-- Start --

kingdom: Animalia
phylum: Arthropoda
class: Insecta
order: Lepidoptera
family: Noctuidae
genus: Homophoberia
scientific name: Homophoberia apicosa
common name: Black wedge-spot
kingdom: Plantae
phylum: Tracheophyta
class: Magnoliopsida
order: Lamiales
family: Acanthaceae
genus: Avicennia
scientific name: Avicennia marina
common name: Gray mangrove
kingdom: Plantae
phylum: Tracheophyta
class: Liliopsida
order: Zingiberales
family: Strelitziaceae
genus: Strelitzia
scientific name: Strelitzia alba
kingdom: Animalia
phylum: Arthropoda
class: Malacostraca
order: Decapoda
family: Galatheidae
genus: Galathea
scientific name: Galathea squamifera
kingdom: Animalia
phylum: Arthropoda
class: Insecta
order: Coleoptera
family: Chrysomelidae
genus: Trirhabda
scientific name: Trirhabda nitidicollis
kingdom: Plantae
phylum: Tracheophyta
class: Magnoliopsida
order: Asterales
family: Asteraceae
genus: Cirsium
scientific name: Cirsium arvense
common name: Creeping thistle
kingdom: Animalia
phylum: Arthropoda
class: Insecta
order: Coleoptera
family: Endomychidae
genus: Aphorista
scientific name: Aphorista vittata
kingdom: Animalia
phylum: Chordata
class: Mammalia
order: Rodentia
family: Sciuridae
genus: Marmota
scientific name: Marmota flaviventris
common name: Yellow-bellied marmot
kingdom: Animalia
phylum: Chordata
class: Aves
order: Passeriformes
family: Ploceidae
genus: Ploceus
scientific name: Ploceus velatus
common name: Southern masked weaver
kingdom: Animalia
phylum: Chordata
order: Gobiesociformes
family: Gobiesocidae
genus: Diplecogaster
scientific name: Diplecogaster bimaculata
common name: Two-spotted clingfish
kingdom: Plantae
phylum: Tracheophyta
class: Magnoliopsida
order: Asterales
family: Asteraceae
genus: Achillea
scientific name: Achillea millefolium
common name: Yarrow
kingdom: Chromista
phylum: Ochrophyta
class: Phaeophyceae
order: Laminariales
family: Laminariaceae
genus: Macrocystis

-- End --

▸ What you need to do: Copy every line of the items above word for word, keeping the same order.

▸ Solution below:
kingdom: Animalia
phylum: Arthropoda
class: Insecta
order: Lepidoptera
family: Noctuidae
genus: Homophoberia
scientific name: Homophoberia apicosa
common name: Black wedge-spot
kingdom: Plantae
phylum: Tracheophyta
class: Magnoliopsida
order: Lamiales
family: Acanthaceae
genus: Avicennia
scientific name: Avicennia marina
common name: Gray mangrove
kingdom: Plantae
phylum: Tracheophyta
class: Liliopsida
order: Zingiberales
family: Strelitziaceae
genus: Strelitzia
scientific name: Strelitzia alba
kingdom: Animalia
phylum: Arthropoda
class: Malacostraca
order: Decapoda
family: Galatheidae
genus: Galathea
scientific name: Galathea squamifera
kingdom: Animalia
phylum: Arthropoda
class: Insecta
order: Coleoptera
family: Chrysomelidae
genus: Trirhabda
scientific name: Trirhabda nitidicollis
kingdom: Plantae
phylum: Tracheophyta
class: Magnoliopsida
order: Asterales
family: Asteraceae
genus: Cirsium
scientific name: Cirsium arvense
common name: Creeping thistle
kingdom: Animalia
phylum: Arthropoda
class: Insecta
order: Coleoptera
family: Endomychidae
genus: Aphorista
scientific name: Aphorista vittata
kingdom: Animalia
phylum: Chordata
class: Mammalia
order: Rodentia
family: Sciuridae
genus: Marmota
scientific name: Marmota flaviventris
common name: Yellow-bellied marmot
kingdom: Animalia
phylum: Chordata
class: Aves
order: Passeriformes
family: Ploceidae
genus: Ploceus
scientific name: Ploceus velatus
common name: Southern masked weaver
kingdom: Animalia
phylum: Chordata
order: Gobiesociformes
family: Gobiesocidae
genus: Diplecogaster
scientific name: Diplecogaster bimaculata
common name: Two-spotted clingfish
kingdom: Plantae
phylum: Tracheophyta
class: Magnoliopsida
order: Asterales
family: Asteraceae
genus: Achillea
scientific name: Achillea millefolium
common name: Yarrow
kingdom: Chromista
phylum: Ochrophyta
class: Phaeophyceae
order: Laminariales
family: Laminariaceae
genus: Macrocystis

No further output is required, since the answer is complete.